→ **EXTRACTED ENTRIES**:
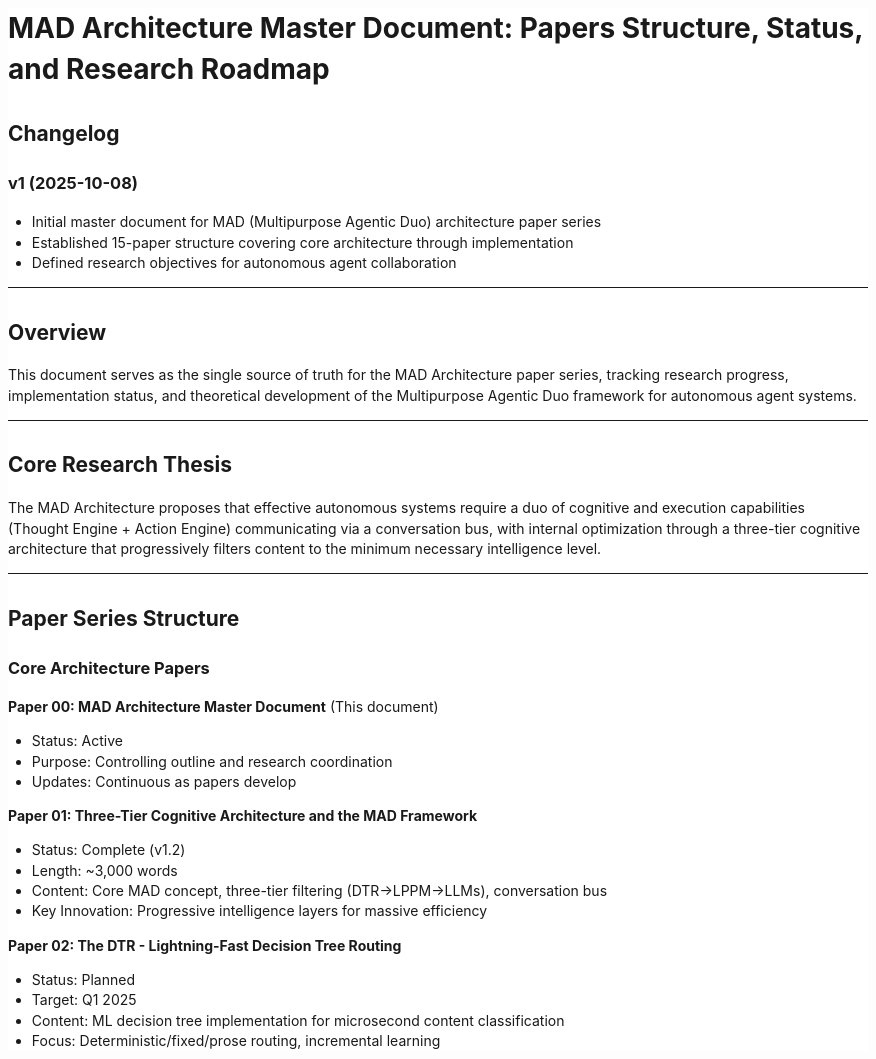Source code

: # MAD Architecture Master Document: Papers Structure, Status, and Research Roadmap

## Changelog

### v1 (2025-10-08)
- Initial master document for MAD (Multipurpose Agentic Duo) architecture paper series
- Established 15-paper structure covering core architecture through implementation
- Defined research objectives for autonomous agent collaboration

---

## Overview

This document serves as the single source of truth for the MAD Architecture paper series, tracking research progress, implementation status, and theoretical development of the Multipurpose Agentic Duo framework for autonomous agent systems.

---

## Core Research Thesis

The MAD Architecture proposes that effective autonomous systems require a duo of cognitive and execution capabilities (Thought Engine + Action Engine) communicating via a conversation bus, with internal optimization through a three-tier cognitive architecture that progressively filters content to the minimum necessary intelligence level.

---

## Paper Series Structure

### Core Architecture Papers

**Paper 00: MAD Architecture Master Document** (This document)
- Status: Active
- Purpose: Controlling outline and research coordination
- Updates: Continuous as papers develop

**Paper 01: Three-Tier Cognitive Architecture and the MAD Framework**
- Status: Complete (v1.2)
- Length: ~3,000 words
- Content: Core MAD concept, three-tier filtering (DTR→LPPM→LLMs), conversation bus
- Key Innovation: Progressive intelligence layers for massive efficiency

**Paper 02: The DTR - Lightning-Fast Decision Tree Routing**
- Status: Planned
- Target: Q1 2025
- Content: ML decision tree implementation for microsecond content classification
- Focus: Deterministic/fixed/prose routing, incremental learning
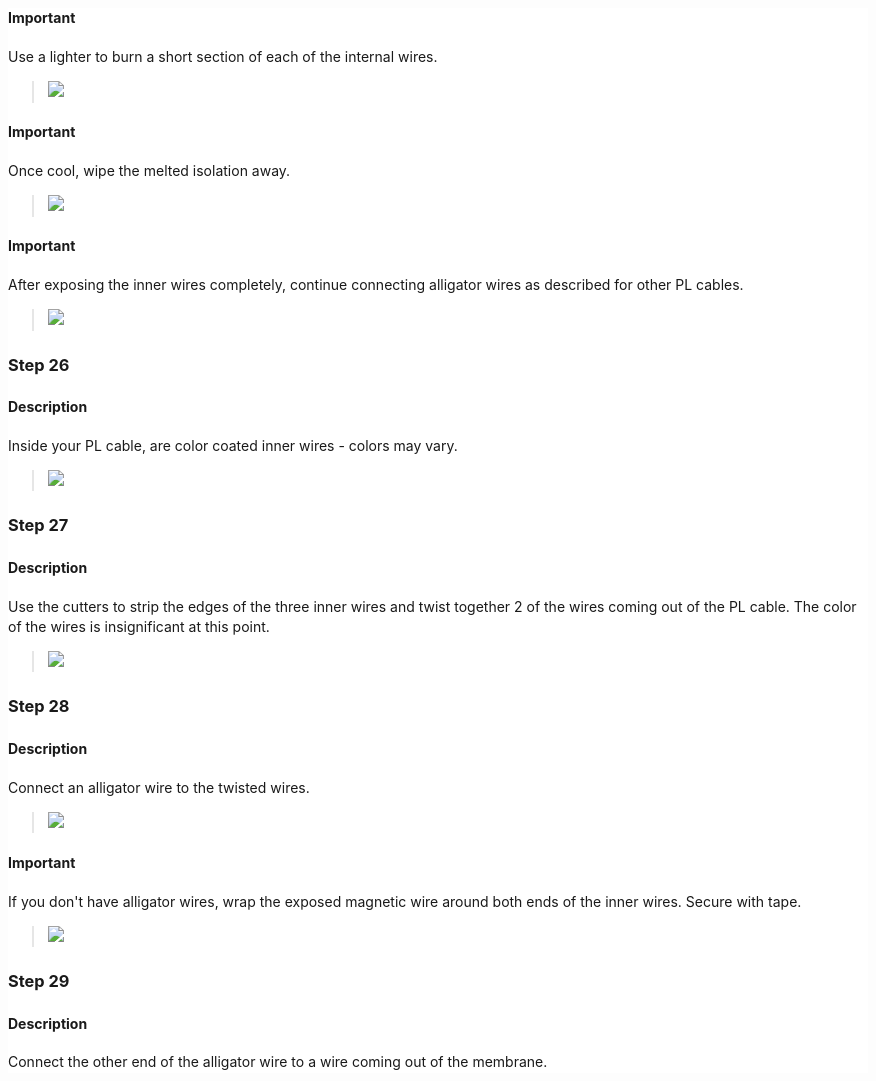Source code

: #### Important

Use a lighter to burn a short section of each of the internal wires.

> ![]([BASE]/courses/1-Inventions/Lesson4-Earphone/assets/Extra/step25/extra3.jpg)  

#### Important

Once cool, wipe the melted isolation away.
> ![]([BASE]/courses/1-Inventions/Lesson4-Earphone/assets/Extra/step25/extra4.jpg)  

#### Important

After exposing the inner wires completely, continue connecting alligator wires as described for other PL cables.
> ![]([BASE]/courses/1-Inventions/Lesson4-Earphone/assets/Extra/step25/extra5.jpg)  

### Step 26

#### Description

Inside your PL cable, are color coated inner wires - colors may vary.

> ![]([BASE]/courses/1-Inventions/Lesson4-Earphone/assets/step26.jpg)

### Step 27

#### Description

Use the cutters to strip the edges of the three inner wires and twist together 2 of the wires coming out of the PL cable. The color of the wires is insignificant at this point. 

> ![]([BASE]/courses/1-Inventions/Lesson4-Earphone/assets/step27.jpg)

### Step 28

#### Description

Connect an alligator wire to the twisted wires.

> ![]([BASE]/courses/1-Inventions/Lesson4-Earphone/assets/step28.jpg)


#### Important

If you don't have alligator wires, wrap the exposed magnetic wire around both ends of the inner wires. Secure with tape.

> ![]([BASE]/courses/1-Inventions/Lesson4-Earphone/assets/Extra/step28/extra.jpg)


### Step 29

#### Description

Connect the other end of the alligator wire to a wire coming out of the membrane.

→ **WHAT TO DO**: In the listing above, find the line containing "## Core Research Thesis" and the line containing "## Paper Series Structure", then quote both, plus every line between them, exactly as written.

→ **COMPLETED TASK**:
## Core Research Thesis

The MAD Architecture proposes that effective autonomous systems require a duo of cognitive and execution capabilities (Thought Engine + Action Engine) communicating via a conversation bus, with internal optimization through a three-tier cognitive architecture that progressively filters content to the minimum necessary intelligence level.

---

## Paper Series Structure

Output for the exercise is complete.